Regina began as an agricultural community, providing a distribution point for farm materials and produce for a wide area. In the early 1880s, there was little here – just fertile land, a smallcreek and a great deal of potential.
Originally called Pile of Bones because of the huge piles of buffalo bones left in the area by First Nations hunters, the community was renamed Regina (Latin for queen) after Queen Victoria, who was the monarch at the time. It has been the “Queen City” ever since.
The arrival of the railroad in 1882 led to rapid growth of the small village. Immigrants from Europe and the United States bought fertile homesteads for just $10. Regina became the capital of the Northwest Territories – a 2.5-million sq. mile land mass larger than present-day Europe. In 1883, the North West Mounted Police moved their headquarters to Regina. The Royal Canadian Mounted Police training facility is still in the city and Regina is proud to be the “home of the RCMP.”
Regina grew quickly during its first few years, becoming a city in 1903. When Saskatchewan became a province in 1905, Regina was chosen as its capital. Construction of the Saskatchewan Legislative Building began in 1908. The creek passing in front of the Legislature was dammed and the lake became the focus for a large park. It later became Wascana Centre, one of North America’s largest urban parks.
Regina’s rapid growth was slowed by drought and poor crops in the settlement’s early years. A tornado in 1912 devastated parts of the residential area south of downtown, the downtown, and the warehouse district north of the railway. Twenty-eight people were killed and thousands lost their homes.

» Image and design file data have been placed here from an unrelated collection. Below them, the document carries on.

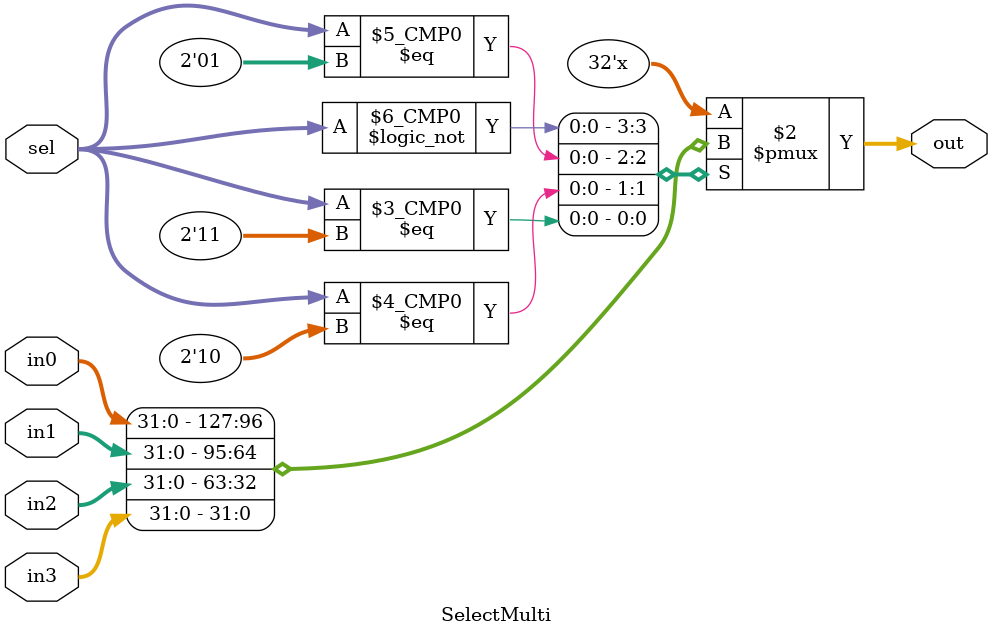
<source format=v>
`timescale 1ns / 1ps
module SelectMulti(
	input [31:0] in0,
	input [31:0] in1,
	input [31:0] in2,
	input [31:0] in3,
	input [1:0] sel,
	output reg [31:0] out
    );
	always @ (*) 
		case (sel) 
			2'b00: out = in0;
			2'b01: out = in1;
			2'b10: out = in2;
			2'b11: out = in3;
		endcase
endmodule

</source>
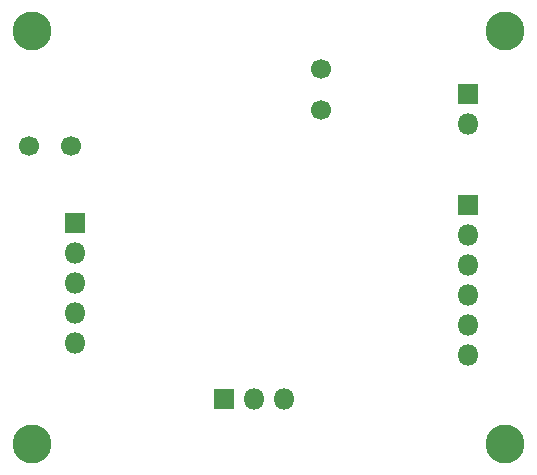
<source format=gbr>
%TF.GenerationSoftware,KiCad,Pcbnew,5.1.6-c6e7f7d~87~ubuntu18.04.1*%
%TF.CreationDate,2022-02-07T12:08:45+00:00*%
%TF.ProjectId,L6235-breakout,4c363233-352d-4627-9265-616b6f75742e,rev?*%
%TF.SameCoordinates,Original*%
%TF.FileFunction,Soldermask,Bot*%
%TF.FilePolarity,Negative*%
%FSLAX46Y46*%
G04 Gerber Fmt 4.6, Leading zero omitted, Abs format (unit mm)*
G04 Created by KiCad (PCBNEW 5.1.6-c6e7f7d~87~ubuntu18.04.1) date 2022-02-07 12:08:45*
%MOMM*%
%LPD*%
G01*
G04 APERTURE LIST*
%ADD10C,1.700000*%
%ADD11R,1.800000X1.800000*%
%ADD12O,1.800000X1.800000*%
%ADD13C,3.300000*%
G04 APERTURE END LIST*
D10*
%TO.C,C3*%
X36461700Y-157734000D03*
X36461700Y-154234000D03*
%TD*%
D11*
%TO.C,J2*%
X15633700Y-167246300D03*
D12*
X15633700Y-169786300D03*
X15633700Y-172326300D03*
X15633700Y-174866300D03*
X15633700Y-177406300D03*
%TD*%
D11*
%TO.C,J3*%
X28194000Y-182194200D03*
D12*
X30734000Y-182194200D03*
X33274000Y-182194200D03*
%TD*%
D11*
%TO.C,J5*%
X48895000Y-156337000D03*
D12*
X48895000Y-158877000D03*
%TD*%
D10*
%TO.C,C9*%
X15250000Y-160750000D03*
X11750000Y-160750000D03*
%TD*%
D13*
%TO.C,H1*%
X52000000Y-186000000D03*
%TD*%
%TO.C,H2*%
X52000000Y-151000000D03*
%TD*%
%TO.C,H3*%
X12000000Y-151000000D03*
%TD*%
%TO.C,H4*%
X12000000Y-186000000D03*
%TD*%
D11*
%TO.C,J1*%
X48895000Y-165735000D03*
D12*
X48895000Y-168275000D03*
X48895000Y-170815000D03*
X48895000Y-173355000D03*
X48895000Y-175895000D03*
X48895000Y-178435000D03*
%TD*%
M02*

</source>
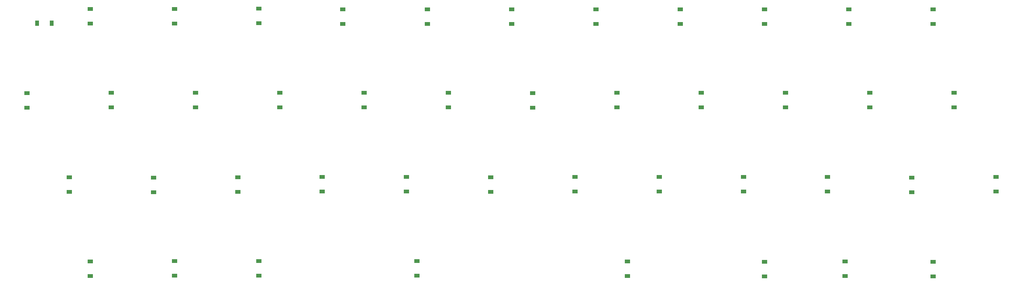
<source format=gbr>
G04 #@! TF.GenerationSoftware,KiCad,Pcbnew,(5.1.9-0-10_14)*
G04 #@! TF.CreationDate,2021-07-01T09:13:36-05:00*
G04 #@! TF.ProjectId,keyboard,6b657962-6f61-4726-942e-6b696361645f,rev?*
G04 #@! TF.SameCoordinates,Original*
G04 #@! TF.FileFunction,Paste,Bot*
G04 #@! TF.FilePolarity,Positive*
%FSLAX46Y46*%
G04 Gerber Fmt 4.6, Leading zero omitted, Abs format (unit mm)*
G04 Created by KiCad (PCBNEW (5.1.9-0-10_14)) date 2021-07-01 09:13:36*
%MOMM*%
%LPD*%
G01*
G04 APERTURE LIST*
%ADD10R,1.200000X0.900000*%
%ADD11R,0.900000X1.200000*%
G04 APERTURE END LIST*
D10*
X75401500Y-62827500D03*
X75401500Y-59527500D03*
X156358900Y-24729900D03*
X156358900Y-21429900D03*
X94450300Y-62764900D03*
X94450300Y-59464900D03*
X80163700Y-81751100D03*
X80163700Y-78451100D03*
X80163700Y-24667300D03*
X80163700Y-21367300D03*
X132547900Y-62702300D03*
X132547900Y-59402300D03*
X175407700Y-24729900D03*
X175407700Y-21429900D03*
D11*
X49084200Y-24604700D03*
X52384200Y-24604700D03*
D10*
X137310100Y-24729900D03*
X137310100Y-21429900D03*
X134929000Y-81751100D03*
X134929000Y-78451100D03*
X251602900Y-81876300D03*
X251602900Y-78576300D03*
X182551000Y-81813700D03*
X182551000Y-78513700D03*
X246840700Y-62827500D03*
X246840700Y-59527500D03*
X56352700Y-62764900D03*
X56352700Y-59464900D03*
X237316300Y-43653500D03*
X237316300Y-40353500D03*
X84925900Y-43653500D03*
X84925900Y-40353500D03*
X118198700Y-24729900D03*
X118198700Y-21429900D03*
X256365100Y-43653500D03*
X256365100Y-40353500D03*
X61114900Y-24667300D03*
X61114900Y-21367300D03*
X232554100Y-24729900D03*
X232554100Y-21429900D03*
X213505300Y-24729900D03*
X213505300Y-21429900D03*
X170645500Y-62702300D03*
X170645500Y-59402300D03*
X213505300Y-81876300D03*
X213505300Y-78576300D03*
X189694300Y-62702300D03*
X189694300Y-59402300D03*
X218267500Y-43653500D03*
X218267500Y-40353500D03*
X199218700Y-43653500D03*
X199218700Y-40353500D03*
X180169900Y-43653500D03*
X180169900Y-40353500D03*
X194456500Y-24729900D03*
X194456500Y-21429900D03*
X161121100Y-43716100D03*
X161121100Y-40416100D03*
X142072300Y-43653500D03*
X142072300Y-40353500D03*
X123023500Y-43653500D03*
X123023500Y-40353500D03*
X231760400Y-81813700D03*
X231760400Y-78513700D03*
X99212500Y-24604700D03*
X99212500Y-21304700D03*
X227791900Y-62702300D03*
X227791900Y-59402300D03*
X103974700Y-43653500D03*
X103974700Y-40353500D03*
X46828300Y-43716100D03*
X46828300Y-40416100D03*
X61114900Y-81813700D03*
X61114900Y-78513700D03*
X208743100Y-62702300D03*
X208743100Y-59402300D03*
X113499100Y-62702300D03*
X113499100Y-59402300D03*
X251602900Y-24729900D03*
X251602900Y-21429900D03*
X151596700Y-62764900D03*
X151596700Y-59464900D03*
X99212500Y-81751100D03*
X99212500Y-78451100D03*
X65877100Y-43653500D03*
X65877100Y-40353500D03*
X265889500Y-62702300D03*
X265889500Y-59402300D03*
M02*

</source>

The economy of Regina and region is now strong and diversified. Though farming remains a core industry, oil, potash, finance, telecommunications, natural gas, filmmaking, steel pipe production, and technology are very important. An oil upgrader and refinery takes Saskatchewan’s heavy crude and turns it into gasoline and other products. Potash and nitrogen-based fertilizers are produced in plants west of the city. A steel pipe manufacturing plant has been located here since the 1950s. Regina Research Park, located adjacent to the university, is working on technologies vital to our future, such as greenhouse gases and their effect on global warming. As provincial capital, Regina is also home to head offices of most Crown-owned corporations, as well as many federal regional offices.